Mrs. Katherine Cochran
I would add more garlic and parmesan cheese, if you need additional salt.
Matthew Smith
Best Pesto we’ve ever tasted! Wouldn’t change a thing.
Daniel Campbell
I used walnuts in place of Brazil nuts and forgot the chili powder but it turned out great.
Eric Hammond
Very easy, frsh tasting. I’ll try a little less parm next time to bring out the basil. Yum!
Robert Logan
Didn’t use Brazil nuts or chilli powder.
Joshua Thomas
This was so good! One time, and it’s been voted a family favorite!
Dylan Kemp
Loved it! As some suggested, I halved the oil and it was perfect. Used in for a Chicken Pesto dish and then ate the leftover pesto with crackers and it was fantastic!
Heather Brown
I made this with the following changes: about 3/4 cup toasted pine nuts, 2/3 cup grated pecorino-romano cheese and 2 very large fresh whole cloves of garlic (in addition to the fresh basil and EVOO). I did not add Brazil nuts nor chili powder so I guess my version is more of a traditional pesto but I love it.
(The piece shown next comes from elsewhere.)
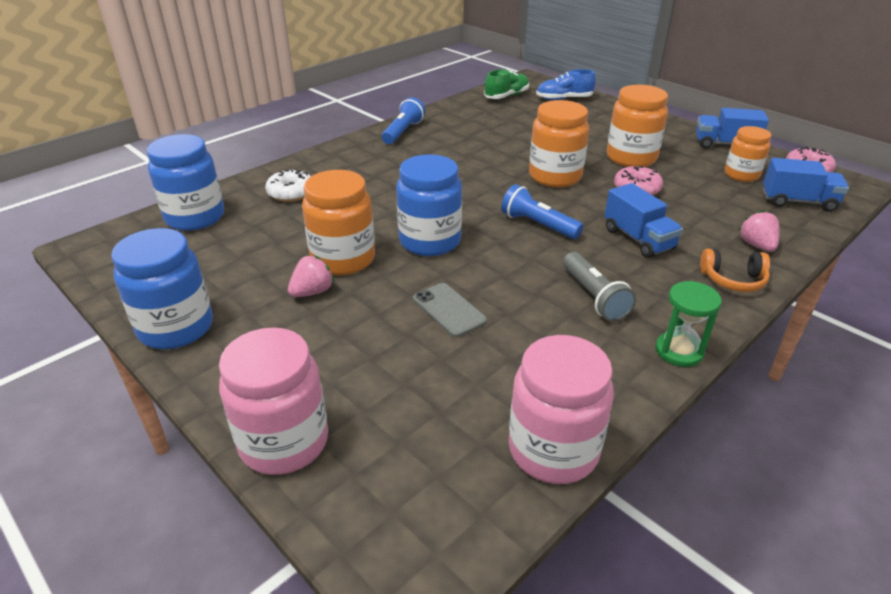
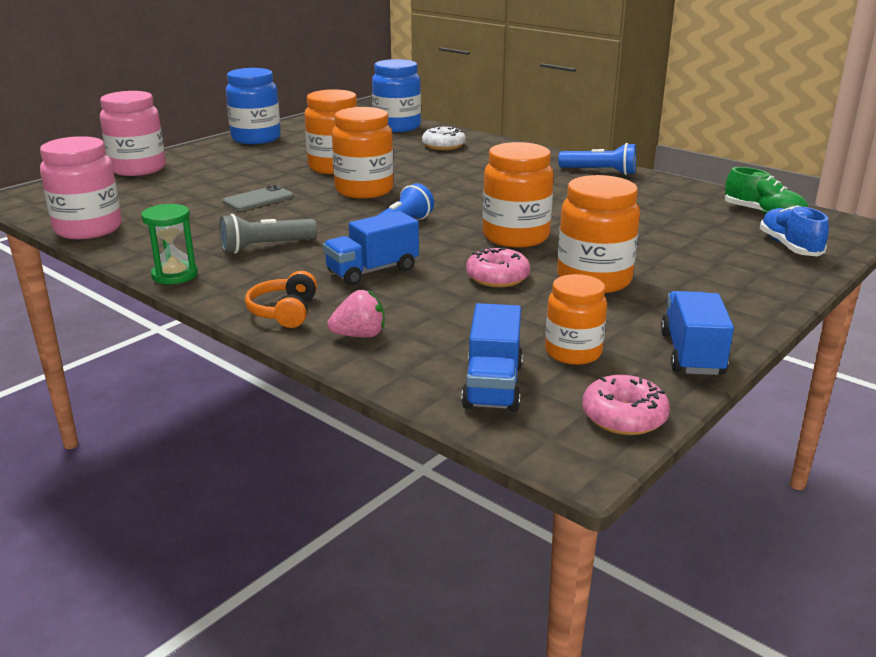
camera: 85 degrees right, 10 degrees down
pink strawberry [288,255,335,297] -> none
blue jar [396,154,462,256] -> orange jar [332,107,394,198]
Thank you for the inspiration though!
Emma Thompson
Excellent pesto. I’ve been making it for years. I make a couple of small changes based on ingredient availability and personal taste. I use macadamia nuts instead of brazil, because I can never find them. (Accidentally bought salted nuts once- and just rinsed them good. It was fine.) I toast the nuts to bring on the flavor. And, I use a little less garlic (1T-1.5T), and I increase the cheese to a full cup…just because, who doesn’t love more cheese? My boys wait to lick the bowl like it was chocolate cake batter.